Yawns I'm so tired. Perhaps I am too weak to go on this trip. I will most likely be the first to perish that is why my family chose me to endure this trip, one less mouth to feed. Or at least that is what I over heard Hedi and Ishira say. How dare THEY!!! I understand if HEDI would say such a thing, but... but Ishira as well? Sure, I am odd and I have my weak point, but they're in no need to say such ugly words. My family would NEVER abandon me like that! I feel odd though; I have never felt this before. What if they spoke the truth? Did my family truly abandon me? It seems almost... hurtful to think about it. My heart aches. It hurts so much! I want it to stop! What is this? I am dripping water from my eyes... why is this happening? Mother always said that I was a very emotionless child. I only knew how to fear, hate and love. I never felt sorrow or cried, even as a child. Nor did I ever feel anything when my brothers insulted me. I just hated them. I NEVER FORGAVE people. Not even the people I love the most... like when Kyadina accidentally set my favorite robe on fire. I still hate her for that. I am almost pried of emotions.... So... why am I feeling this way? I'm feeling hurt... I believe, but not physically.

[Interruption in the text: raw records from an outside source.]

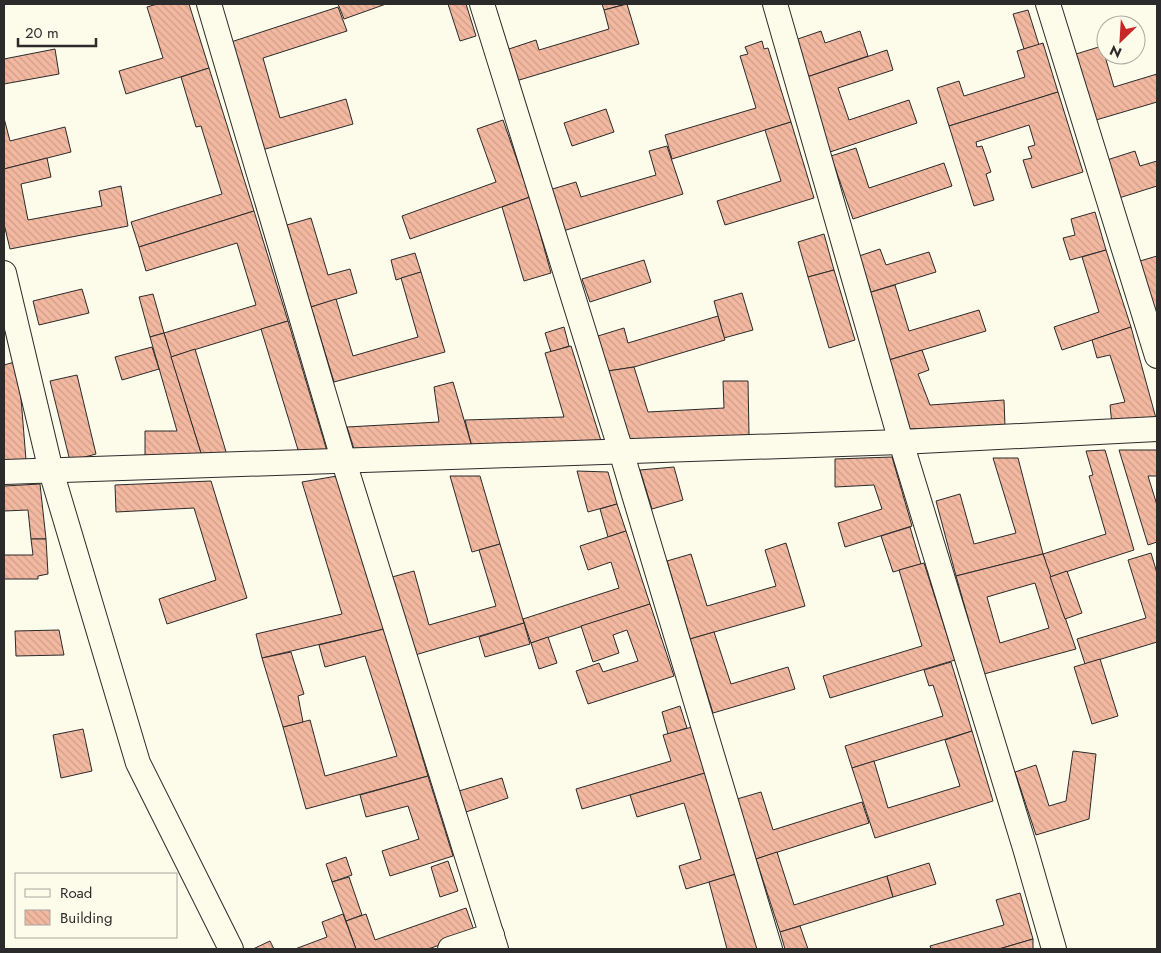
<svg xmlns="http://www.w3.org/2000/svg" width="1161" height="953" viewBox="0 0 1161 953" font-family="Jost,sans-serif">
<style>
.building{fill:url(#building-back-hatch);stroke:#2b2b2b;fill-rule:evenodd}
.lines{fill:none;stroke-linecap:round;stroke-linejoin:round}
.street-casing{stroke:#2b2b2b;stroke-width:26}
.street{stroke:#fdfbea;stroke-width:24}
</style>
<defs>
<pattern id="building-back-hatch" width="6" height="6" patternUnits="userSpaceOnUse" patternTransform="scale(1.25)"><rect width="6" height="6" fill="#f2b8a0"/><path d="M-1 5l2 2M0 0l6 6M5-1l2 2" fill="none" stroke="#d09e8a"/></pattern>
</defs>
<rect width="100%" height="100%" fill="#fdfbea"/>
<g class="building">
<path d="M157,4H189L209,68L126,94L119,71L163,58L147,7Z"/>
<path d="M338,4H386L344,19Z"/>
<path d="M448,4H466L476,36L460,41Z"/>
<path d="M602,4H626L604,10Z"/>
<path d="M627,4L639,44L516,81L506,50L536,40L539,50L609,29L604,10Z"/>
<path d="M338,7L347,31L263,58L280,118L346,99L353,124L262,150L231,42Z"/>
<path d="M1028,10L1039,45L1024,49L1013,14Z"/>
<path d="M821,31L825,43L860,31L868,56L807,77L795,40Z"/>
<path d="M762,41L764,49L768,48L791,122L672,159L665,135L756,108L740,56L748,54L745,47Z"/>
<path d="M1043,43L1058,92L949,126L937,88L959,81L964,96L1025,77L1017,51Z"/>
<path d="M1102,46L1114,87L1157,74V102L1096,120L1076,54Z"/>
<path d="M55,49L59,74L4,84V59Z"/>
<path d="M887,50L893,70L838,88L849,120L909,100L917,123L830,152L807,77Z"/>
<path d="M209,68L254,211L139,247L131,222L222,194L201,126L196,127L181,77Z"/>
<path d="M1058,92L1083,172L1032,188L1023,160L1032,158L1028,147L1035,145L1029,125L976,142L977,147L982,146L991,172L986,174L994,200L974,206L949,126Z"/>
<path d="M606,109L614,132L572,146L564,123Z"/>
<path d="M4,118L10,141L65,127L71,152L4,169Z"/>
<path d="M503,120L530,197L410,239L402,216L496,182L477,129Z"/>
<path d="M791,122L814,198L725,225L717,201L781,181L765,130Z"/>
<path d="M667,146L683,194L563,231L549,190L576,182L581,197L656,175L649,151Z"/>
<path d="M856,148L869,188L944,163L952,186L853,219L831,156Z"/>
<path d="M1135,151L1140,166L1157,161V186L1119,198L1107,160Z"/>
<path d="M47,158L51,177L21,184L28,220L102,206L99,191L121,186L128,226L10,249L4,224V169Z"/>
<path d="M530,197L551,273L524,281L502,207Z"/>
<path d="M254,211L288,321L171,357L164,333L256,305L237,243L146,271L139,247Z"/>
<path d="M1095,212L1106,250L1070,260L1063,238L1075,235L1071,219Z"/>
<path d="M311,218L328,275L350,269L357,293L311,307L287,225Z"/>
<path d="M824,234L834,270L808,277L798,242Z"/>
<path d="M880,249L886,265L929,252L936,272L871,292L859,256Z"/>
<path d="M1106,250L1131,327L1062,350L1054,327L1099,312L1082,257Z"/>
<path d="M415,253L421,272L396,280L391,260Z"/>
<path d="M1157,256V318L1140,261Z"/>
<path d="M644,260L651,282L590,302L582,279Z"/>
<path d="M834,270L855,340L829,348L808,277Z"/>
<path d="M421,272L445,352L334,382L311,307L336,299L353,356L418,337L401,278Z"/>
<path d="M895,285L909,331L979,310L986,331L889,360L868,293Z"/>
<path d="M82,289L89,313L39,325L33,301Z"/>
<path d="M742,293L753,330L724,338L714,301Z"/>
<path d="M153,294L164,333L150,337L139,297Z"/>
<path d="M718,316L725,340L634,367L608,371L598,336L624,328L628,343Z"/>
<path d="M288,321L327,451L299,453L261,329Z"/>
<path d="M564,327L569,346L551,352L545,333Z"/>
<path d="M1131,327L1157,422L1112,425L1110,405L1125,402L1110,355L1097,358L1092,340Z"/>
<path d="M164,333L202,456L145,457V431H177L150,337Z"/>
<path d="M571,346L602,444L472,447L465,420L564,417L545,353Z"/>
<path d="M152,347L159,369L122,380L115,357Z"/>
<path d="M195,349L227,455L202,456L171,357Z"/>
<path d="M922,350L929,370L918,374L930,405L1004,400L1005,426L910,429L889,360Z"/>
<path d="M18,361L26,460L4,462V365Z"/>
<path d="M634,367L648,412L724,408L723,381H748L749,435L628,441L608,371Z"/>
<path d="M77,375L96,454L70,461L50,381Z"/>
<path d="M453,382L472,447L356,455L347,427L439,422L434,387Z"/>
<path d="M1105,450L1134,550L1050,577L1043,554L1106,534L1089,476L1093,475L1086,451Z"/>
<path d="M1119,450H1157V476H1148L1157,505V542L1148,545Z"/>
<path d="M892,457L912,526L845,547L838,523L882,509L874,485L835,487V459Z"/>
<path d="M993,458H1018L1043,554L956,576L936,501L960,494L974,544L1016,533Z"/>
<path d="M674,467L683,500L652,509L640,470Z"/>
<path d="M577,471L608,472L617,504L588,512Z"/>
<path d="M337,476L384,629L262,658L256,634L342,614L302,482Z"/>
<path d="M450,476H480L500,544L472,552Z"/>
<path d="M211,481L247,598L167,624L159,599L216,580L194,508L116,512L115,485Z"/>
<path d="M40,484L46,539H31L28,510L4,511V486Z"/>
<path d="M617,504L626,531L608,537L600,509Z"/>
<path d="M910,527L921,564L893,572L881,536Z"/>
<path d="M626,531L650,604L531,643L523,619L619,588L611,562L588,570L580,546Z"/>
<path d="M31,539H46L48,574L38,576V579H4V555H33Z"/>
<path d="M786,543L805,606L690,639L667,561L691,554L707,606L776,586L765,550Z"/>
<path d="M500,544L524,623L415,655L392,577L414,571L429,625L496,606L479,550Z"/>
<path d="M1151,553L1157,573V642L1085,664L1077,639L1146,618L1128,560Z"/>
<path d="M1043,554L1076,649L984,674L956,576ZM1035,583L1049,628L1000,643L987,597Z"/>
<path d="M924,563L955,660L830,698L823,676L922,646L899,570Z"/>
<path d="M1067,571L1082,613L1065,619L1050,577Z"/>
<path d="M650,604L674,676L588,704L576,671L599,663L603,672L638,661L627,630L613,635L619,653L593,662L581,626Z"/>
<path d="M524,623L530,644L485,657L479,637Z"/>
<path d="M384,629L428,776L306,809L283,727L310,720L325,776L397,756L365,656L325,667L319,645Z"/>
<path d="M59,630L64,655L16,656L15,631Z"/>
<path d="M714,632L731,684L788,667L795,689L713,713L690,639Z"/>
<path d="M548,637L557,663L539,669L531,643Z"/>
<path d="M291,652L304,694L298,696L303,722L283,727L262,658Z"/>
<path d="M1100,659L1118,716L1092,724L1074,667Z"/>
<path d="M951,662L972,731L852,768L845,746L943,716L933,685L929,686L924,670Z"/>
<path d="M680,706L687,728L668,734L662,712Z"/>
<path d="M692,727L705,773L582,809L576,789L671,761L663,735Z"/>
<path d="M83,729L92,771L61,778L53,735Z"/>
<path d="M972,731L993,801L875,838L852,768L874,761L888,808L960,786L945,740Z"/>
<path d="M1073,751L1096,754L1089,819L1036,835L1015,772L1036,765L1049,806L1066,801Z"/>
<path d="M705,773L736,874L686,889L679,866L701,859L684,803L637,817L630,795Z"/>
<path d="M428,776L453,856L390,876L382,851L419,839L408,806L366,817L360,795Z"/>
<path d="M502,778L508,798L466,812L459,791Z"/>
<path d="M761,792L773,830L862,802L869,823L756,859L737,799Z"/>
<path d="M777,852L794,905L887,876L893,897L780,932L756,859Z"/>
<path d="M346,857L352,875L332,882L326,864Z"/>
<path d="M448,861L458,891L440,897L431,867Z"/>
<path d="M929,863L936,884L893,897L887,876Z"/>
<path d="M736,874L758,949H727L709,882Z"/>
<path d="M349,877L362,915L346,921L332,882Z"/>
<path d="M1020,893L1033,939L999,949H931L930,946L1004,925L996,900Z"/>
<path d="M466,908L475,933L428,949H356L346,921L366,914L375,940Z"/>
<path d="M343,914L356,949H295L327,937L322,922Z"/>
<path d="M800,926L808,949H785L780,932Z"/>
<path d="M1033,939V949H999Z"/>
<path d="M270,941L274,949H253Z"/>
</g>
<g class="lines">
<defs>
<g id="street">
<path d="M209,4L344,462L496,949"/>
<path d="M482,4L621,451L770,949"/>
<path d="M775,4L901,442L1025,848L1054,949"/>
<path d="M1048,4L1157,356"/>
<path d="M4,273L51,471L138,763L231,949"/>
<path d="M4,472L901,442L1157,429"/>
<path d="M450,949L492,935"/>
</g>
</defs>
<use href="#street" class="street-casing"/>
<use href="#street" class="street"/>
</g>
<rect width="1161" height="953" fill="none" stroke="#2b2b2b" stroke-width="10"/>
<rect x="15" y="873" width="162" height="65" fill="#fdfbea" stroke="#a9a89e"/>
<rect x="25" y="889" width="25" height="8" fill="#fdfbea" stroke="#a9a89e"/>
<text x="60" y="898" font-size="15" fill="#2b2b2b">Road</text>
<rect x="25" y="910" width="25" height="15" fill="url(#building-back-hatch)" stroke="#a9a89e"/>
<text x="60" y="923" font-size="15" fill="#2b2b2b">Building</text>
<g transform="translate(1121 40) rotate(205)"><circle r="24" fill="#fdfbea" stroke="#a9a89e"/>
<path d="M0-4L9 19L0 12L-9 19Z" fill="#c62828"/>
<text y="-8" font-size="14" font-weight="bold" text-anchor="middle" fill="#2b2b2b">N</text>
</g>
<path d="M18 38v8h78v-8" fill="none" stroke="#2b2b2b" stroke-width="2.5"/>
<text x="25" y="38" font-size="15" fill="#2b2b2b" stroke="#fdfbea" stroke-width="4" paint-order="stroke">20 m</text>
</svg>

I can handle physical pain; this pain seems to be in my heart... it is mental pain. Why do I feel this way now? Why so suddenly? Is it because I am miles away from home with no one but those two idiots to speak with? Or because my family supposedly abandoned me, hoping I will die here? Oh well, the water stopped rolling down my eyes. Now... I feel hate... hatred for those two. They will feel the raft of Kyna! They made me feel sorrow. I do not like this pain; it seems to tear through my soul. ¬¬ I will go to sleep. In my dreams I will figure out a way of getting revenge on those two. I shall leave, but fear not, you may see my thoughts tomorrow... perhaps I will be happier.